Zwei Jugendliche laufen an einer zerstörten Zeltstadt in Gaza vorbei.

Gaza: Gemeinsames Statement zur humanitären Krise in Rafah

Wir, die unterzeichnenden Organisationen, bringen mit gemeinsamer Stimme unsere tiefe Besorgnis über die kritische Situation in Rafah-Stadt im Gazastreifen zum Ausdruck. Seit Wochen warnen wir vor den verheerenden Folgen einer militärischen Bodenoffensive in diesem dicht besiedelten Gebiet. Es fehlt sowohl ein tragfähiger Evakuierungsplan zum Schutz der Zivilbevölkerung als auch der garantierte Zugang zu überlebenswichtigen Dienstleistungen und Gütern. In Gaza gibt es keinen sicheren Ort, an den Menschen sich zurückziehen können. Es ist erschütternd, dass es der internationalen Gemeinschaft nicht gelingt, diese sich immer weiter entfaltende Tragödie aufzuhalten.

Über 1 Million Menschen sitzen fest

Die jüngste Offensive der israelischen Streitkräfte in Rafah und die Schließung des wichtigsten Grenzübergangs für humanitäre Hilfe im Süden des Landes hat dazu geführt, dass mehr als eine Million Zivilist*innen, darunter auch Kinder, in einer verzweifelten Situation festsitzen. Mehr als 2.000 Lastwagen warten auf der ägyptischen Seite, weil sie nicht über die Grenze fahren können.

Die Schließung des Grenzübergangs Rafah hat die ohnehin schon extrem eingeschränkte humanitäre Hilfe weiter beeinträchtigt. Der Grenzübergang Kerem Salom ist aufgrund der Sicherheitslage weiterhin extrem schlecht erreichbar, ferner ist es quasi unmöglich, Hilfsgüter vom Grenzübergang Erez im Norden in den zentralen und südlichen Gazastreifen zu transportieren. Die prekäre Lage der Zivilbevölkerung, die seit Monaten mit Nahrungsmittel- und Wasserknappheit, notdürftigen Unterkünften und einer extrem limitierten medizinischen Versorgung zu kämpfen hat, wird sich weiter verschlimmern.

Humanitäre Hilfe extrem beeinträchtigt

Wegen der Militäroperationen können die humanitären Teams sich weniger flexibel bewegen und personell aufstellen. Das beeinträchtig die Sicherheit und Effizienz ihrer Arbeit. Nach Angaben der UNO fordern die Folgen des Hungers bereits jetzt Menschenleben. Die Verweigerung des Zugangs für humanitäre Hilfsorganisationen stellt einen Verstoß gegen das humanitäre Völkerrecht dar. Hunger darf niemals als Kriegswaffe eingesetzt werden.

● **Aufgabenstellung**
Setze das Statement zur humanitären Krise in Rafah bitte dort fort, wo es endet. Das Material spielt hierfür keine Rolle.

● **Angezeigte Informationen**
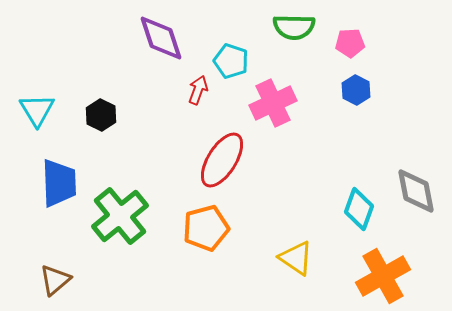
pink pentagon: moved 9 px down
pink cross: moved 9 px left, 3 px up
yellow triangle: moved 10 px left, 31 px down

● **Ergebnis der Übung**
Der von den israelischen Behörden am 6. Mai erlassene Evakuierungsbefehl hat nach UN-Angaben mehr als 900.000 Menschen zur Flucht veranlasst. Viele andere sind verletzt oder einfach zu alt, krank oder schwach, um noch einmal zu fliehen. Die starke Konzentration der humanitären Hilfe in Rafah war entscheidend dafür, dass Zehntausende von Menschen in den südlichen und zentralen Gebieten des Gazastreifens Zugang zu grundlegenden Dienstleistungen, Lebensmitteln und Wasser hatten – trotz der anhaltenden Blockade. Für die betroffenen Menschen stellt die mehrmalige Umsiedlung inmitten eines andauernden Konflikts – ohne zu wissen, ob sie an ihrem neuen Bestimmungsort überleben können – eine enorme psychologische und emotionale Belastung dar. Wenn die humanitäre Hilfe noch stärker blockiert wird, ist das Überleben der gesamten Bevölkerung noch gefährdeter als ohnehin schon.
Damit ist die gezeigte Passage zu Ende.